By Jessica Jeffers
In my third year, I started looking in earnest for some good research ideas. But I didn’t know where to start. People kept saying things like “It will come” which was, to put it mildly, not very helpful. Here are seven concrete strategies to help you jumpstart the idea process. Disclaimer: this is based on my experience in my field (finance) – I definitely recommend asking older students in your field for tips. If they are giving you the good old “Oh, just keep thinking,” try showing them this list as a starting point, and see where they agree/disagree.
1. Start with the basics: keep an idea journal in which to write down ideas or questions as they come up (seminars, talking to a friend, browsing facebook). Choose something that you can access easily from different places/ at different times, since ideas can pop up unexpectedly. I like Microsoft OneNote which I keep on Dropbox. Other ideas: Evernote, a note-taker on your phone, a small moleskin. It helps to have different tabs to keep track of various topics as your ideas grow.
2. Pick a couple of top journals in your field. Read through abstracts of a) most cited articles and b) forthcoming articles and jot down the research questions. Then go back through and see if you identify broad patterns in the questions and highlight questions you find interesting. Keep these in mind as you read the news and talk to friends. Proving a top article wrong is also a possible path to an idea.
3. Spend a half hour to an hour every morning reading some news source(s) relevant to your field. For example, I read the New York Times’ DealBook, but you can also try blogs or RSS feeds of articles related to your research interests. Bookmark articles that are thought-provoking in a "Research Ideas" folder. Clip particularly interesting paragraphs or figures into your idea journal.
4. Set up coffee with 1-2 friends in your department to discuss ideas on a weekly basis. Before you meet up, pick a couple of ideas in your journal and try to write out an abstract for them. Why do people care? How is this a contribution? What is the coolest finding you could get?
5. Become a data hound (or model hound or lab experiment hound as applicable). By that I mean become an expert at what is out there. This can give you ideas directly, or later when an idea comes up you will know what is available for making that idea happen. For data, go through WRDS, data.gov, and the library website (you'd be surprised what they have!). Ask older students. Apply for data often and early, especially if you’re in a field like health where data takes a long time to come through. Google anything you think or hope might exist. Keep notes and bookmark online resources in a special folder.
6. Think about your ideal experiment or setting and find out if it exists! For example, if your ideal setting is a lottery in school assignments or a change in medical billing practices, start by googling “lottery in school assignment” or “laws on medical billing practices.” You may not directly find what you are looking for, but in the process still learn interesting facts or necessary jargon. Policies, laws, and experiments are particularly good candidates for this. You can try looking for specific states, but also don’t be afraid to look outside of the U.S.
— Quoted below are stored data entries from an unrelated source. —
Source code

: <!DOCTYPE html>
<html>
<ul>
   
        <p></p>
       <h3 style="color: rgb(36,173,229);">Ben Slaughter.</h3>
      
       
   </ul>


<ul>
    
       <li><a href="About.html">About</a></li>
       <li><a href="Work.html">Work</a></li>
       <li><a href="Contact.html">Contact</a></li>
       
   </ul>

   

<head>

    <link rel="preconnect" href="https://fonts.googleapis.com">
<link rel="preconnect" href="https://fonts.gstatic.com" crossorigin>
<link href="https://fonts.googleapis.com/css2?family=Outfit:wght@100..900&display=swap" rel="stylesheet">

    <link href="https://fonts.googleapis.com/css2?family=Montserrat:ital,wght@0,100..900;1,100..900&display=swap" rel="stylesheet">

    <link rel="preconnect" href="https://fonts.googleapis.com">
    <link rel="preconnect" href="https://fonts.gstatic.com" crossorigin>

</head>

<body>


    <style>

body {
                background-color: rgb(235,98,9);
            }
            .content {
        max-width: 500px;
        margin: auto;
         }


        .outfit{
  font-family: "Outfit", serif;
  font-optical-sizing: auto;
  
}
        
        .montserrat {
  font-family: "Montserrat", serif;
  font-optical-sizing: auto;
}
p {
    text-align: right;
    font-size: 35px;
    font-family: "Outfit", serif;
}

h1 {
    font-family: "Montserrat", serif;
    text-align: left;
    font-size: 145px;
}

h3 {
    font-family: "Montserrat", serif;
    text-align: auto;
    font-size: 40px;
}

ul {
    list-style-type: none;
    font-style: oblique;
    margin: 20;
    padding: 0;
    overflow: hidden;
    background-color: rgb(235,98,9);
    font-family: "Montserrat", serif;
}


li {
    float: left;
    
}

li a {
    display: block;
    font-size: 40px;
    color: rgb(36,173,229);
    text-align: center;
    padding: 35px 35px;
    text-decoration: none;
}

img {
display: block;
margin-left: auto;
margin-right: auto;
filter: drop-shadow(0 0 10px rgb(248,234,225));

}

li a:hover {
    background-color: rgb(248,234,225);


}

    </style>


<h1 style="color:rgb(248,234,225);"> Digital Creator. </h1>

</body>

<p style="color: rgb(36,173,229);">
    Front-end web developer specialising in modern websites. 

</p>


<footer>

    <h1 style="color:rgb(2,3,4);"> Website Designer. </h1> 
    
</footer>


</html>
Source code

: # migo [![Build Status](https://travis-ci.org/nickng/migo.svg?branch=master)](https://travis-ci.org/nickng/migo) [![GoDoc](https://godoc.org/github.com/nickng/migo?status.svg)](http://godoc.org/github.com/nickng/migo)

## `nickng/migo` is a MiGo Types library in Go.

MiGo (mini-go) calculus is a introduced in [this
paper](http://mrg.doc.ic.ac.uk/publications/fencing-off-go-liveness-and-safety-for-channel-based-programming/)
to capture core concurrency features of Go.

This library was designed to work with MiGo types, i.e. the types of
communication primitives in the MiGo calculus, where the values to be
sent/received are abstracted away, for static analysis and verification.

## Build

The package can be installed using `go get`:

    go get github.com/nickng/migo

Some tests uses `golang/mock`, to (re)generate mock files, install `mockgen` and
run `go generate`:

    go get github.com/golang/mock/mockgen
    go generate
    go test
7. If you come up with an idea you think is interesting and aren't sure if it's feasible, give yourself 1-2 weeks to work on a mini-proposal for the topic. Compile potential data sources, analyses, and background information and write up a few page summary. Then go talk to a professor about it! Even if this doesn't lead to your dissertation topic, it can be useful to quickly determine how worthwhile a topic is, and in doing your background research you might happen upon another interesting question. Doing this “up front” work now will also save you a lot of time later if you discover that many people have already written about this topic, or it really isn't as promising as you once realized.